- TRECHO DO DOCUMENTO -
○ ○ ○

Segundo Sidarta Ribeiro, o abandono progressivo do sono e dos sonhos são fortes indícios do mal estar de nosso tempo…
Quando a maioria dos ocidentais sequer se lembra dos seus sonhos, é possível dizer que esses indivíduos estão desconectados de uma coletividade, enfrentando sérios prejuízos cognitivos e sociais.
Após dois anos de pesquisas com antropólogos, antropólogas, pajés e lideranças indígenas, o coletivo 28 Patas Furiosas compreendeu que, para alguns povos ameríndios, o sonho é incorporado como um fenômeno que incide sobre a realidade das aldeias, podendo ser revertido em ações de cura ou mesmo na transformação da organização social e política daquela comunidade. Partindo desta ideia, o grupo criou o espetáculo Um Jaguar por Noite, que faz sua temporada de estreia na Sala Multiúso do Centro MariAntonia, em parceria com o TUSP, entre os dias 17 de maio e 9 de junho, com sessões às sextas e sábados, às 21h, e, aos domingos, às 18h. Os ingressos são gratuitos.
O coletivo mergulhou nas cosmologias dos povos Xavante, Kamayurá e Guarani para discutir como o ato de compartilhar sonhos é capaz de coletivizar essa experiência. E, ao mesmo tempo, como sonhar é uma forma de transitar entre mundos, percorrer caminhos, extrapolar geografias, deslocar-se e alterar-se.

○ ○ ○

- PERGUNTAS SOBRE O TEXTO -
1. Liste os povos cujas cosmologias o coletivo 28 Patas Furiosas investigou, segundo o texto sobre o espetáculo.
2. Reescreva o texto sobre o espetáculo de "Segundo Sidarta Ribeiro, o" a "cognitivos e sociais.", trocando "ocidentais" por "brasileiros".

- REGISTROS DE DADOS -
○ ○ ○

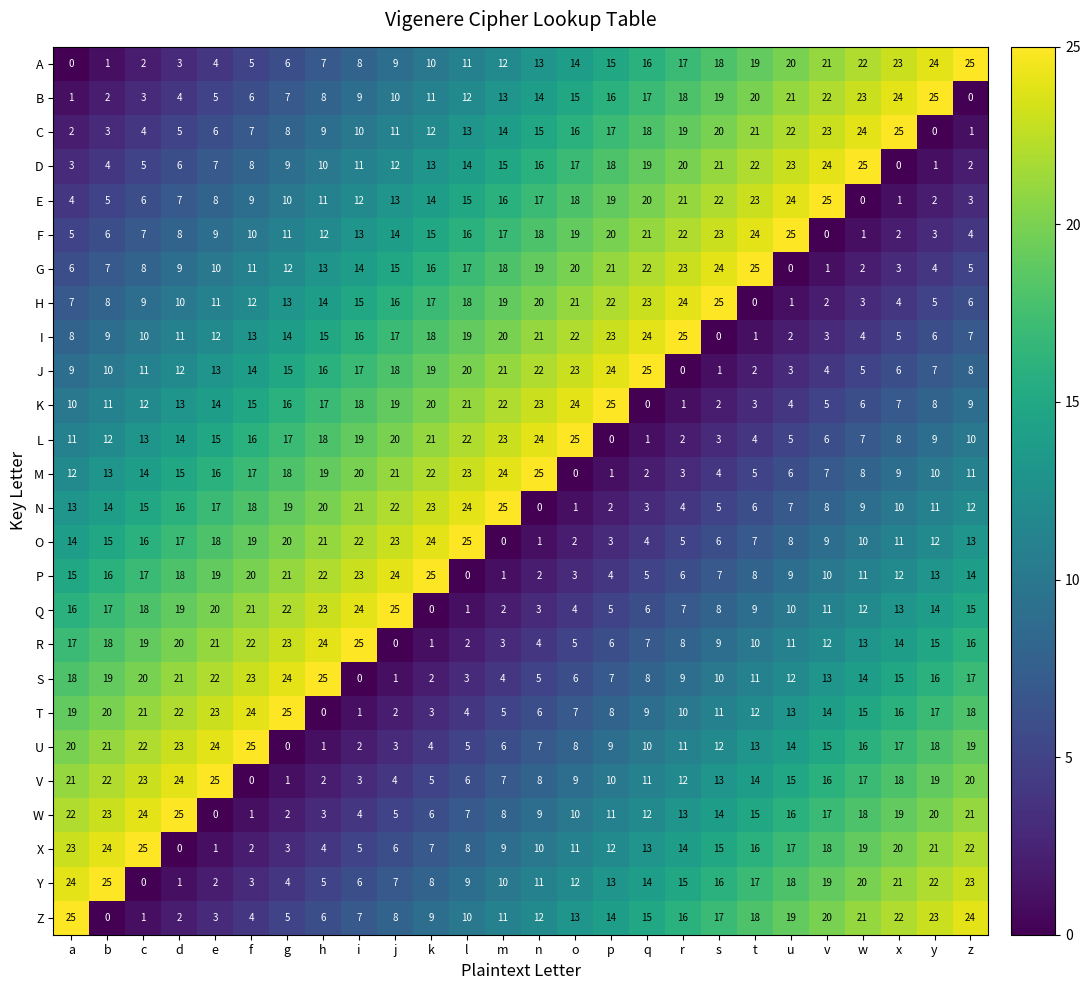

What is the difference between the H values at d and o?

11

○ ○ ○

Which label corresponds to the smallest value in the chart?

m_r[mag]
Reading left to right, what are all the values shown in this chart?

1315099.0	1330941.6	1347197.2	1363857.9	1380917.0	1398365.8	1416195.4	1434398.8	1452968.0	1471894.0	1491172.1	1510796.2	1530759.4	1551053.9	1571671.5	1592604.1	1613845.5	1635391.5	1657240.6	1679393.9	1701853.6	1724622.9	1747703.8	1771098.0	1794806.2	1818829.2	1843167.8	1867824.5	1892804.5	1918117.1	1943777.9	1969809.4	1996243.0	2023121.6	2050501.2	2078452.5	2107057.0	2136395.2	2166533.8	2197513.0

○ ○ ○

- RESPOSTAS DO EXERCÍCIO -
1. Xavante, Kamayurá e Guarani.

2.
Segundo Sidarta Ribeiro, o abandono progressivo do sono e dos sonhos são fortes indícios do mal estar de nosso tempo…
Quando a maioria dos brasileiros sequer se lembra dos seus sonhos, é possível dizer que esses indivíduos estão desconectados de uma coletividade, enfrentando sérios prejuízos cognitivos e sociais.